Since accounts can store data that every validator needs to download, Solana charges a certain amount of rent based on the amount of data. However, accounts that have enough for two years of rent payments are considered rent-exempt as long as their balance never drops below the threshold. Fortunately, rent is very cheap, so it’s not hard to make an account rent-exempt.
As such, when creating new accounts, most programs will need to transfer some SOL into the new account to make it rent-exempt.
The exploit
New reserves (also known as assets) are added to a Solend pool by calling the init_reserve function, which creates six new accounts to store data about the reserve:
- Reserve detail, which stores information about the reserve, e.g. liquidity mint, mint decimals, oracles, configs, etc.
- Reserve liquidity token account, which holds deposited tokens.
- Fee receiver token account, which will receive origination fees on borrows.
- Reserve collateral mint account, the deposit receipt token, also known as
cTokens. - Reserve collateral token account, which holds users’ collateral tokens.
- Creator collateral token account, the creator’s
cTokenaccount.
Account creation and initialization are usually done within the same transaction. However, due to Solana’s transaction size limit of 1232 bytes, the creation and initialization of these six accounts had to be separated into two transactions: creation and initialization. Here’s what a call to init_reserve is supposed to look like:
Notice anything amiss? In between the two transactions, the account has rent money but no owner. This is where the rent thief comes in to snatch the account, along with its rent:
Since there was a roughly 40-second (50-slot) window in between the two transactions, such an attack was very consistent.
Fortunately, rent is relatively cheap, so the entire attack only extracts about 0.0082 SOL every iteration (four token accounts each worth around 0.002 SOL), which is around 28 cents at the time of writing this article.
Despite this low cost, this is pretty annoying…
Example
Let’s take a look at a real attack.
(…more accounts truncated)
The developer creates a couple of accounts and transfers enough SOL for them to be rent-exempt. This took place in slot 136,580,113.
(…more accounts truncated)
As detailed before, the attacker takes ownership of the newly created accounts. This took place in slot 136,580,154, which is 41 slots (29 seconds) after the initial transaction.
The developer attempts to take ownership of the account, but it fails with the error “account or token already in use” since the attacker took ownership of it. This took place in slot 136,580,167, which is 13 slots (9 seconds) after the attacker’s transaction.
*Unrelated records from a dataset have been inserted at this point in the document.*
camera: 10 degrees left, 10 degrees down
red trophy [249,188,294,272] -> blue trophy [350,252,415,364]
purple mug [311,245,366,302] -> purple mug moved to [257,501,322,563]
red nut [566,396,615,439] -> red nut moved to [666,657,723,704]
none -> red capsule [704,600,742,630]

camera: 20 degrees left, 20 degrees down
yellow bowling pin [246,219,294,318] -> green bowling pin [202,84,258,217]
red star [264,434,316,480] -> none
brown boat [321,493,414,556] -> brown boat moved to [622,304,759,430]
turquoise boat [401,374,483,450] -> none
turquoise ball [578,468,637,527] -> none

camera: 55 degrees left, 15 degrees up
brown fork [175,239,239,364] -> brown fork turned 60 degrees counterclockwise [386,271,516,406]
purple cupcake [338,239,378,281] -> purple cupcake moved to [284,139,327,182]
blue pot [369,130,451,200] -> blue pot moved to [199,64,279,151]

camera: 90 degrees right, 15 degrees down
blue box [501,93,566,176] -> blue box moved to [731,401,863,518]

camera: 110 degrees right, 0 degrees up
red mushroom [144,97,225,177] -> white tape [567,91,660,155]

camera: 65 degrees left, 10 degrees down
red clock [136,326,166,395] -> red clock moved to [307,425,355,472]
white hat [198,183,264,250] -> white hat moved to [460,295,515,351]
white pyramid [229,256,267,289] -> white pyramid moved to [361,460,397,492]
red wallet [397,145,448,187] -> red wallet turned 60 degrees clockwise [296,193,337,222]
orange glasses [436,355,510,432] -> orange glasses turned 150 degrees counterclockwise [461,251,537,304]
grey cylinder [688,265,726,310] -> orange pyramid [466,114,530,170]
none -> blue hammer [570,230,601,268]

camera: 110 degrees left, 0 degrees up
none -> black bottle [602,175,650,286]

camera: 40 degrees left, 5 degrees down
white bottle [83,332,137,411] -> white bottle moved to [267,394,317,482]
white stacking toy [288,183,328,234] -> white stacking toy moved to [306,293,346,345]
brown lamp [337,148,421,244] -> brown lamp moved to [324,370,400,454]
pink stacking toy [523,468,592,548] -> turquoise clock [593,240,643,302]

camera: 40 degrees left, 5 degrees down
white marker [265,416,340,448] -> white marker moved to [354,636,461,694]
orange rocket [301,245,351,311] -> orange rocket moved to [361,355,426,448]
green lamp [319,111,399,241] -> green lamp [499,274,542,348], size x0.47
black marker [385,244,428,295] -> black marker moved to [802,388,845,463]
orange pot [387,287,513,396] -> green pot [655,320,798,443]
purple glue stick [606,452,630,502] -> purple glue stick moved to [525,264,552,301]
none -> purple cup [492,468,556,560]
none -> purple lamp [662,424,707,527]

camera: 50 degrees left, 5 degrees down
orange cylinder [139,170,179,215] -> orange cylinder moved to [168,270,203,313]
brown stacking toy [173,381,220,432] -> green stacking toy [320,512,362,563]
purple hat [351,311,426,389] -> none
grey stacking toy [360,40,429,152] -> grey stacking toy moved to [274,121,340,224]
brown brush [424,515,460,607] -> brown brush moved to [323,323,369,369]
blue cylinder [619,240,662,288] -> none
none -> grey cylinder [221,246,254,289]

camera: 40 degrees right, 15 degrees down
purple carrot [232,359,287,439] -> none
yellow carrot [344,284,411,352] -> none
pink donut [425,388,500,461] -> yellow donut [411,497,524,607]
In total, that’s a 54-slot gap (38 seconds) between the two Solend transactions.
(…more accounts truncated)
Now that the attack is over, the attacker closes the accounts, transferring the rent money to themselves. The total money stolen during this attack was 0.00815212 SOL.
Impact
Rent-thieving attacks don’t steal much money.
They can only make a small profit very infrequently as Solana rent is cheap and there are only a handful of large services that separate account creation and initialization. In addition, this strategy doesn’t scale well, since such non-atomic account creation is relatively infrequent.
However, it’s still obnoxious even if the monetary impact is minimal. Transactions will fail and need to be remade, impacting usability.
Solution
As a temporary stopgap, Solend refactored their codebase to lower the 40-second delay between transactions to around 15 seconds (20 slots), making an attack much more difficult and inconsistent.
As a more permanent solution, Solend implemented an onchain program which handles account creation, allowing them to fit all the relevant instructions into one transaction.